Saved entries
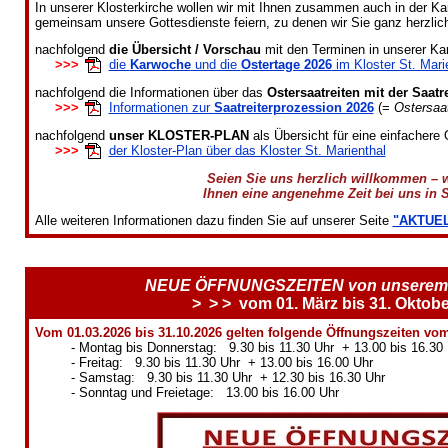
In unserer Klosterkirche wollen wir mit Ihnen zusammen auch in der 
gemeinsam unsere Gottesdienste feiern, zu denen wir Sie ganz herzlich
nachfolgend
die Übersicht / Vorschau
mit den Terminen in unserer Ka
>>>
die
Karwoche
und die
Ostertage 2026
im Kloster St. Mari
nachfolgend die Informationen über das
Ostersaatreiten mit der Saatr
>>>
Informationen zur
Saatreiterprozession 2026
(=
Ostersaat
nachfolgend
unser KLOSTER-PLAN
als Übersicht für eine einfachere 
>>>
der Kloster-Plan über das Kloster St. Marienthal
Seien Sie uns herzlich willkommen – 
Ihnen eine angenehme Zeit bei uns in S
Alle weiteren Informationen dazu finden Sie auf unserer Seite
"AKTUE
NEUE ÖFFNUNGSZEITEN von unsere
> > > vom 01. März bis 31. Oktob
Vom 01.03.2026 bis 31.10.2026 gelten folgende Öffnungszeiten vom
- Montag bis Donnerstag: 9.30 bis 11.30 Uhr + 13.00 bis 16.30 
- Freitag: 9.30 bis 11.30 Uhr + 13.00 bis 16.00 Uhr
- Samstag: 9.30 bis 11.30 Uhr + 12.30 bis 16.30 Uhr
- Sonntag und Freietage: 13.00 bis 16.00 Uhr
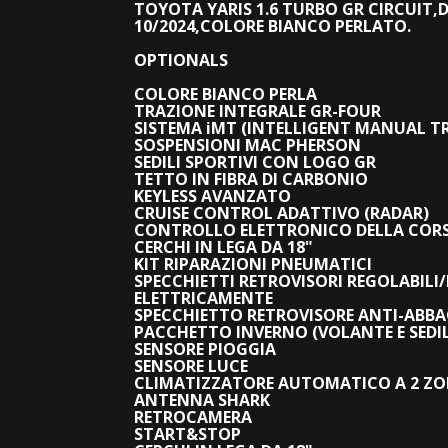
TOYOTA YARIS 1.6 TURBO GR CIRCUIT,
10/2024,COLORE BIANCO PERLATO.
OPTIONALS
COLORE BIANCO PERLA
TRAZIONE INTEGRALE GR-FOUR
SISTEMA iMT (INTELLIGENT MANUAL T
SOSPENSIONI MAC PHERSON
SEDILI SPORTIVI CON LOGO GR
TETTO IN FIBRA DI CARBONIO
KEYLESS AVANZATO
CRUISE CONTROL ADATTIVO (RADAR)
CONTROLLO ELETTRONICO DELLA CORS
CERCHI IN LEGA DA 18"
KIT RIPARAZIONI PNEUMATICI
SPECCHIETTI RETROVISORI REGOLABILI/
ELETTRICAMENTE
SPECCHIETTO RETROVISORE ANTI-ABB
PACCHETTO INVERNO (VOLANTE E SEDILI
SENSORE PIOGGIA
SENSORE LUCE
CLIMATIZZATORE AUTOMATICO A 2 ZO
ANTENNA SHARK
RETROCAMERA
START&STOP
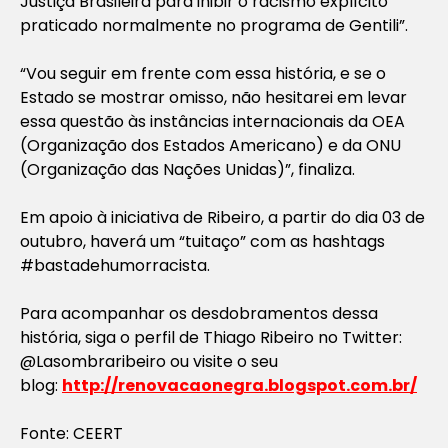
Justiça Brasileira para inibir o racismo explícito
praticado normalmente no programa de Gentili”.
“Vou seguir em frente com essa história, e se o
Estado se mostrar omisso, não hesitarei em levar
essa questão às instâncias internacionais da OEA
(Organização dos Estados Americano) e da ONU
(Organização das Nações Unidas)”, finaliza.
Em apoio à iniciativa de Ribeiro, a partir do dia 03 de
outubro, haverá um “tuitaço” com as hashtags
#bastadehumorracista.
Para acompanhar os desdobramentos dessa
história, siga o perfil de Thiago Ribeiro no Twitter:
@Lasombraribeiro ou visite o seu
blog:
http://renovacaonegra.blogspot.com.br/
Fonte: CEERT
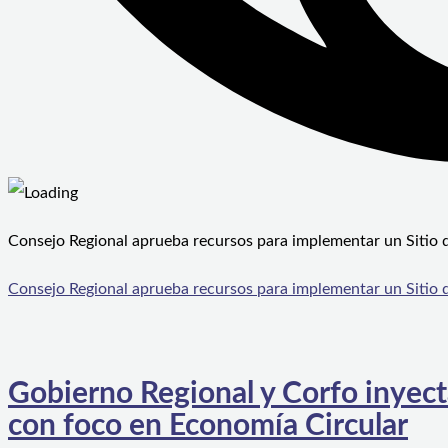
Consejo Regional aprueba recursos para implementar un Sitio 
Consejo Regional aprueba recursos para implementar un Sitio 
Gobierno Regional y Corfo inyec
con foco en Economía Circular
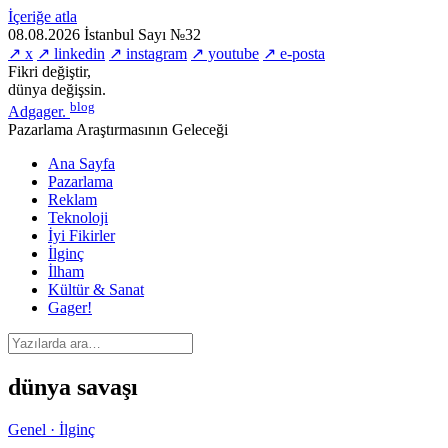
İçeriğe atla
08.08.2026
İstanbul
Sayı №32
↗ x
↗ linkedin
↗ instagram
↗ youtube
↗ e-posta
Fikri değiştir,
dünya değişsin.
blog
Adgager
.
Pazarlama Araştırmasının Geleceği
Ana Sayfa
Pazarlama
Reklam
Teknoloji
İyi Fikirler
İlginç
İlham
Kültür & Sanat
Gager!
dünya savaşı
Genel · İlginç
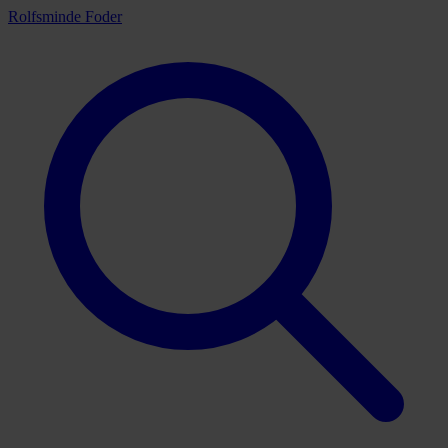
Rolfsminde Foder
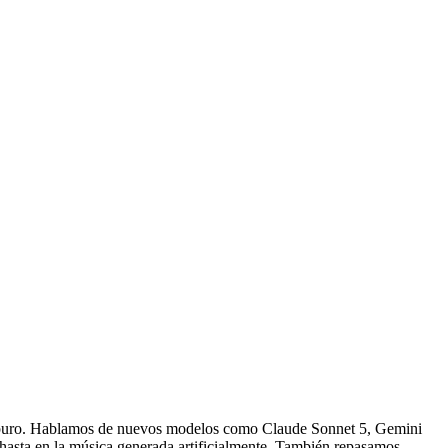
do puro. Hablamos de nuevos modelos como Claude Sonnet 5, Gemini
 hasta en la música generada artificialmente. También repasamos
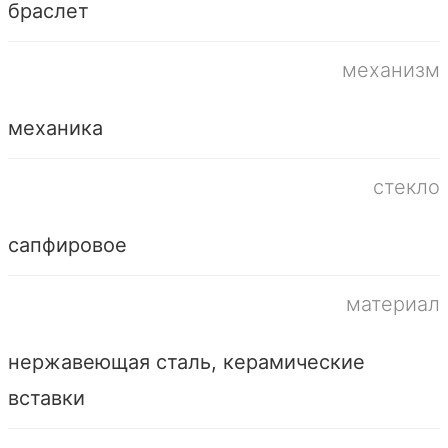
браслет
механизм
механика
стекло
сапфировое
материал
нержавеющая сталь, керамические
вставки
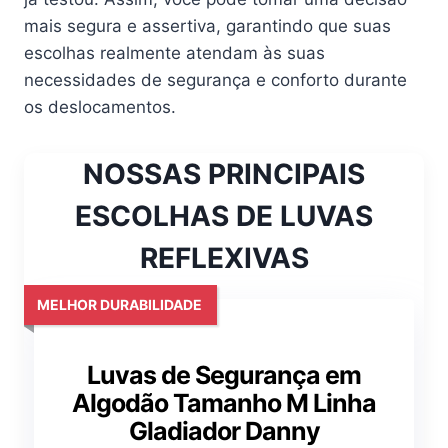
mais segura e assertiva, garantindo que suas
escolhas realmente atendam às suas
necessidades de segurança e conforto durante
os deslocamentos.
NOSSAS PRINCIPAIS
ESCOLHAS DE LUVAS
REFLEXIVAS
MELHOR DURABILIDADE
Luvas de Segurança em
Algodão Tamanho M Linha
Gladiador Danny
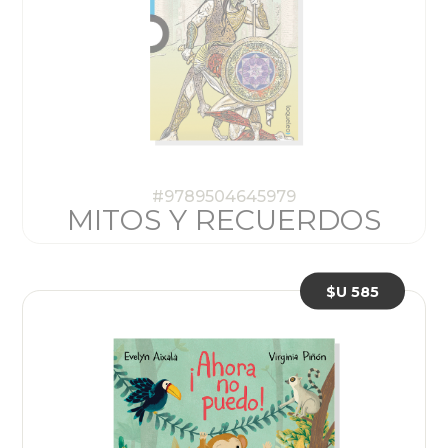
#9789504645979
MITOS Y RECUERDOS
$U 585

● What you need to do: Lay out every line of text in the entries above as a Markdown table with the columns Row and Line, numbering the rows in order and omitting blank lines. Leave the pictures out of the answer.

● Solution to the problem:
| Row | Line |
|---|---|
| 1 | In unserer Klosterkirche wollen wir mit Ihnen zusammen auch in der  |
| 2 | gemeinsam unsere Gottesdienste feiern, zu denen wir Sie ganz herzlich |
| 3 | nachfolgend |
| 4 | die Übersicht / Vorschau |
| 5 | mit den Terminen in unserer Ka |
| 6 | >>> |
| 7 | die |
| 8 | Karwoche |
| 9 | und die |
| 10 | Ostertage 2026 |
| 11 | im Kloster St. Mari |
| 12 | nachfolgend die Informationen über das |
| 13 | Ostersaatreiten mit der Saatr |
| 14 | >>> |
| 15 | Informationen zur |
| 16 | Saatreiterprozession 2026 |
| 17 | (= |
| 18 | Ostersaat |
| 19 | nachfolgend |
| 20 | unser KLOSTER-PLAN |
| 21 | als Übersicht für eine einfachere  |
| 22 | >>> |
| 23 | der Kloster-Plan über das Kloster St. Marienthal |
| 24 | Seien Sie uns herzlich willkommen –  |
| 25 | Ihnen eine angenehme Zeit bei uns in S |
| 26 | Alle weiteren Informationen dazu finden Sie auf unserer Seite |
| 27 | "AKTUE |
| 28 | NEUE ÖFFNUNGSZEITEN von unsere |
| 29 | > > > vom 01. März bis 31. Oktob |
| 30 | Vom 01.03.2026 bis 31.10.2026 gelten folgende Öffnungszeiten vom |
| 31 | - Montag bis Donnerstag: 9.30 bis 11.30 Uhr + 13.00 bis 16.30  |
| 32 | - Freitag: 9.30 bis 11.30 Uhr + 13.00 bis 16.00 Uhr |
| 33 | - Samstag: 9.30 bis 11.30 Uhr + 12.30 bis 16.30 Uhr |
| 34 | - Sonntag und Freietage: 13.00 bis 16.00 Uhr |
| 35 | TOYOTA YARIS 1.6 TURBO GR CIRCUIT, |
| 36 | 10/2024,COLORE BIANCO PERLATO. |
| 37 | OPTIONALS |
| 38 | COLORE BIANCO PERLA |
| 39 | TRAZIONE INTEGRALE GR-FOUR |
| 40 | SISTEMA iMT (INTELLIGENT MANUAL T |
| 41 | SOSPENSIONI MAC PHERSON |
| 42 | SEDILI SPORTIVI CON LOGO GR |
| 43 | TETTO IN FIBRA DI CARBONIO |
| 44 | KEYLESS AVANZATO |
| 45 | CRUISE CONTROL ADATTIVO (RADAR) |
| 46 | CONTROLLO ELETTRONICO DELLA CORS |
| 47 | CERCHI IN LEGA DA 18" |
| 48 | KIT RIPARAZIONI PNEUMATICI |
| 49 | SPECCHIETTI RETROVISORI REGOLABILI/ |
| 50 | ELETTRICAMENTE |
| 51 | SPECCHIETTO RETROVISORE ANTI-ABB |
| 52 | PACCHETTO INVERNO (VOLANTE E SEDILI |
| 53 | SENSORE PIOGGIA |
| 54 | SENSORE LUCE |
| 55 | CLIMATIZZATORE AUTOMATICO A 2 ZO |
| 56 | ANTENNA SHARK |
| 57 | RETROCAMERA |
| 58 | START&STOP |
| 59 | Justiça Brasileira para inibir o racismo explícito |
| 60 | praticado normalmente no programa de Gentili”. |
| 61 | “Vou seguir em frente com essa história, e se o |
| 62 | Estado se mostrar omisso, não hesitarei em levar |
| 63 | essa questão às instâncias internacionais da OEA |
| 64 | (Organização dos Estados Americano) e da ONU |
| 65 | (Organização das Nações Unidas)”, finaliza. |
| 66 | Em apoio à iniciativa de Ribeiro, a partir do dia 03 de |
| 67 | outubro, haverá um “tuitaço” com as hashtags |
| 68 | #bastadehumorracista. |
| 69 | Para acompanhar os desdobramentos dessa |
| 70 | história, siga o perfil de Thiago Ribeiro no Twitter: |
| 71 | @Lasombraribeiro ou visite o seu |
| 72 | blog: |
| 73 | http://renovacaonegra.blogspot.com.br/ |
| 74 | Fonte: CEERT |
| 75 | Consejo Regional aprueba recursos para implementar un Sitio  |
| 76 | Consejo Regional aprueba recursos para implementar un Sitio  |
| 77 | Gobierno Regional y Corfo inyec |
| 78 | con foco en Economía Circular |
| 79 | İçeriğe atla |
| 80 | 08.08.2026 |
| 81 | İstanbul |
| 82 | Sayı №32 |
| 83 | ↗ x |
| 84 | ↗ linkedin |
| 85 | ↗ instagram |
| 86 | ↗ youtube |
| 87 | ↗ e-posta |
| 88 | Fikri değiştir, |
| 89 | dünya değişsin. |
| 90 | blog |
| 91 | Adgager |
| 92 | . |
| 93 | Pazarlama Araştırmasının Geleceği |
| 94 | Ana Sayfa |
| 95 | Pazarlama |
| 96 | Reklam |
| 97 | Teknoloji |
| 98 | İyi Fikirler |
| 99 | İlginç |
| 100 | İlham |
| 101 | Kültür & Sanat |
| 102 | Gager! |
| 103 | dünya savaşı |
| 104 | Genel · İlginç |
| 105 | Rolfsminde Foder |
| 106 | do puro. Hablamos de nuevos modelos como Claude Sonnet 5, Gemini |
| 107 |  hasta en la música generada artificialmente. También repasamos |
| 108 | браслет |
| 109 | механизм |
| 110 | механика |
| 111 | стекло |
| 112 | сапфировое |
| 113 | материал |
| 114 | нержавеющая сталь, керамические |
| 115 | вставки |
| 116 | mais segura e assertiva, garantindo que suas |
| 117 | escolhas realmente atendam às suas |
| 118 | necessidades de segurança e conforto durante |
| 119 | os deslocamentos. |
| 120 | NOSSAS PRINCIPAIS |
| 121 | ESCOLHAS DE LUVAS |
| 122 | REFLEXIVAS |
| 123 | MELHOR DURABILIDADE |
| 124 | Luvas de Segurança em |
| 125 | Algodão Tamanho M Linha |
| 126 | Gladiador Danny |
| 127 | #9789504645979 |
| 128 | MITOS Y RECUERDOS |
| 129 | $U 585 |